At the Tate Liverpool’s Leonara Carrington exhibition, amongst the weirdly wonderful imagery where reality merges easily with magic, life with death, are various of her texts. One of them stood out for me:-
‘One cannot understand reality….there are things that are not sayable. That’s why we have art’
‘Lampedusa is a devastatingly powerful new play from the UK’s most exciting political writer, Anders Lustgarten’
Anders’ Lustgarten opens the Autumn season at the Unity Theatre in September, playing 24 September – 3 October following its run at Soho Theatre and Hightide. You can read his introduction to the play here.
The point being hotly debated was which playwright could reasonably lay claim to the title of most exciting political writer. And the answer right now is lots. A recent Sunday Observer piece, for example, carried a headline about James Graham calling him Britain’s new master of political theatre. You could of course mention many more…David Hare, David Greig, Lucy Prebble, the list goes on.
But the fact that so many writers could lay claim to such a title is clearly a good thing.
Back in 1937 the theatre which would become Liverpool Unity issued a manifesto in the Liverpool Echo.
“We are performing on a political platform not on a theatre stage…We are experimental, using mass declamation, living newspapers, documentary, improvisation – not for the sake of experiment but because what we have to say and where we have to say it demands new forms”
Here’s a more contemporary view from Vicky Featherstone;
“If you believe that the theatre is a place to ask questions about the world we’re in – and potentially make changes – the work is always political.”
Featherstone is of course Artistic Director at the Royal Court which recently staged a series of plays under the banner title Revolutions, including work by Jack Thorne and Molly Davies. Davies was recently awarded the Harold Pinter prize (whose previous recipients include Anders Lustgarten) and the Unity will soon be co-producing her new play Chicken (an overtly political work) with my former company, Eastern Angles.
The Court’s revolution series is just one element of what seems to be a renewed enthusiasm amongst writers, theatre makers and audiences for political work. This is perhaps not surprising given the country is 30 odd days away from an impossible to predict general election.
So alongside Anders’ Lampedusa (which opens at Soho Theatre in the run up to the election) and James Graham’s The Vote at the Donmar there are timely revivals of Laura Wade’s Posh and David Hare’s Absence of War. The Tricycle has just finished a run of Multitudes by John Hollingworth, a play set in Bradford on the eve of a Conservative party conference. That’s without mentioning the work of Theatre Uncut, Cardboard Citizens current show Benefit or National Theatre Wales Big Democracy Project and many more.
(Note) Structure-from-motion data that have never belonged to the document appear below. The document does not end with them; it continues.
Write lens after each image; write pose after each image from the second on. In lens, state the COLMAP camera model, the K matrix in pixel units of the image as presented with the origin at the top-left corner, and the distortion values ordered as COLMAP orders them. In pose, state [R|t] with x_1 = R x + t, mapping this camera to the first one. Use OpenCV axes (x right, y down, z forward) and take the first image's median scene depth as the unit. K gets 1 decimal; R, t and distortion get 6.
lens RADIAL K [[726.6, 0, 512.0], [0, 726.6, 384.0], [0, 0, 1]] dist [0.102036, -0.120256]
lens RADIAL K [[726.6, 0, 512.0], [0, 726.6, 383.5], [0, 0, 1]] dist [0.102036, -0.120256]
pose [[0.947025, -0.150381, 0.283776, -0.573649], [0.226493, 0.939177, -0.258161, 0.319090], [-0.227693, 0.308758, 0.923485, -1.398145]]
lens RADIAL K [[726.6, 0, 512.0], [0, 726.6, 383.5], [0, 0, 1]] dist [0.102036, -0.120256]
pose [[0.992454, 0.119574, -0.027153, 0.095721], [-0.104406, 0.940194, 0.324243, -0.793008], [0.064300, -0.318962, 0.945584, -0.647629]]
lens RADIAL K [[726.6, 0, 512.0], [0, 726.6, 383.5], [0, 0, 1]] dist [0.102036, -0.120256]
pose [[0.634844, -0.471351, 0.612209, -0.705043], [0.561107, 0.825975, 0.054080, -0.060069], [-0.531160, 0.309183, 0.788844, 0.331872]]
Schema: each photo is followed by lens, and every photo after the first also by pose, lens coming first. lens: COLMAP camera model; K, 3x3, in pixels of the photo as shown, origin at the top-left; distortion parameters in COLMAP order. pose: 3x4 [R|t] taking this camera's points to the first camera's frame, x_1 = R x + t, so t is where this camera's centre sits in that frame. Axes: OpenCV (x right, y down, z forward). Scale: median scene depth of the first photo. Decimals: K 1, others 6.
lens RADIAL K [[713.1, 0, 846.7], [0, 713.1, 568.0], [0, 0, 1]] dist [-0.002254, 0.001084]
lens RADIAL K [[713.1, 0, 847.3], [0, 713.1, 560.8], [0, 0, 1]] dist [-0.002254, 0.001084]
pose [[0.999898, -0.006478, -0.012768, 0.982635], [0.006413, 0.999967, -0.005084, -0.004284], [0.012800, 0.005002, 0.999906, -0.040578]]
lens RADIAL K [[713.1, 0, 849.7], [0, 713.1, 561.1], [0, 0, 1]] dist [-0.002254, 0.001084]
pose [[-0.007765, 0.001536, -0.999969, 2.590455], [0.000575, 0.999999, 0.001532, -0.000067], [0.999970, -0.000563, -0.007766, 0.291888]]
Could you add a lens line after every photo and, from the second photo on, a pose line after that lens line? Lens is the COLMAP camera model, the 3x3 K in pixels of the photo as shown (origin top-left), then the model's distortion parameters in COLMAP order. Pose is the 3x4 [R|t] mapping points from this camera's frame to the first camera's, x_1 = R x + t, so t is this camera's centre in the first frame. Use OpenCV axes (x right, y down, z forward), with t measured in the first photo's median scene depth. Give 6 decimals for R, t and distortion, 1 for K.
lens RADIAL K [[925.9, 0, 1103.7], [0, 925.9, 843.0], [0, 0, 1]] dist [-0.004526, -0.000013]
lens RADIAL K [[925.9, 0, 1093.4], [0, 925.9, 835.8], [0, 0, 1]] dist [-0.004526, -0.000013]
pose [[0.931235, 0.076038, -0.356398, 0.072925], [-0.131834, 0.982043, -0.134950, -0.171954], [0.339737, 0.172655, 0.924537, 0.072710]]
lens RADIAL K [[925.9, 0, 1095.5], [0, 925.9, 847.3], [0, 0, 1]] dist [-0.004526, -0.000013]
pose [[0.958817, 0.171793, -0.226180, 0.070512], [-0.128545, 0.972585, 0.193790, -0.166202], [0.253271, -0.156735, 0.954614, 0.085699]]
In Liverpool The Unity itself will host a mini festival (You Decide), co-produced with Chinaplate which will run across the entire election week, featuring some of the most exciting political theatre from independent theatre makers. The packed programme includes contributions from Paines Plough, Pentabus, Coney, Nick Walker, Chris Thorpe, Dan Bye and Jess Thom, as well as four new short commissions collectively called the Ballot Box Ballads. There’s even music, or doom metal to be precise, from a band who use George Osborne’s speeches as lyrics.
Just round the corner the Everyman’s (where Absence of War recently played) Youth Theatre have just completed a run of Until They Kick Us Out, and one member Niamh McCarthy is now standing as a potential candidate, following the lead of artist Bob and Roberta who is standing for parliament in Surrey Heath against Michael Gove . Collective Encounters are working with community participants who have been affected by welfare cuts to create What if, a processional theatre piece which asks if democracy is dying, can it be saved?
No wonder then that in a recent article for the Observer Charlotte Higgins noted ‘It is surely because politics and theatre share so many qualities that, of all the artforms that are now reflecting back to us the world that we live in, it is theatre that is most adroitly and directly addressing its politics…..Theatre is politics, in its blood and bones’
And in a statement which clearly reflects Unity’s own origins Rod Dixon, Artistic Director of Red Ladder said:-
“Art should be recalcitrant, it should be awkward, for me, if we’ve done a good piece of work, it hasn’t answered anything — it has just raised lots of questions and provoked good conversation. Because that’s when social change happens: it isn’t the play that changes society, it’s the conversations afterwards.”
But all this is also against a background when our political elites are being increasingly called into question, where (according to Hansard Society) only 49% of us say we are certain to vote, and only 16% of 18-24 year old are certain to vote.
It seems that theatres role in exploring the problems and possibilities of our time, in (to misquote Carrington) saying the unsayable, has never been more vital. Not just in the next thirty days, but through the next five years and beyond.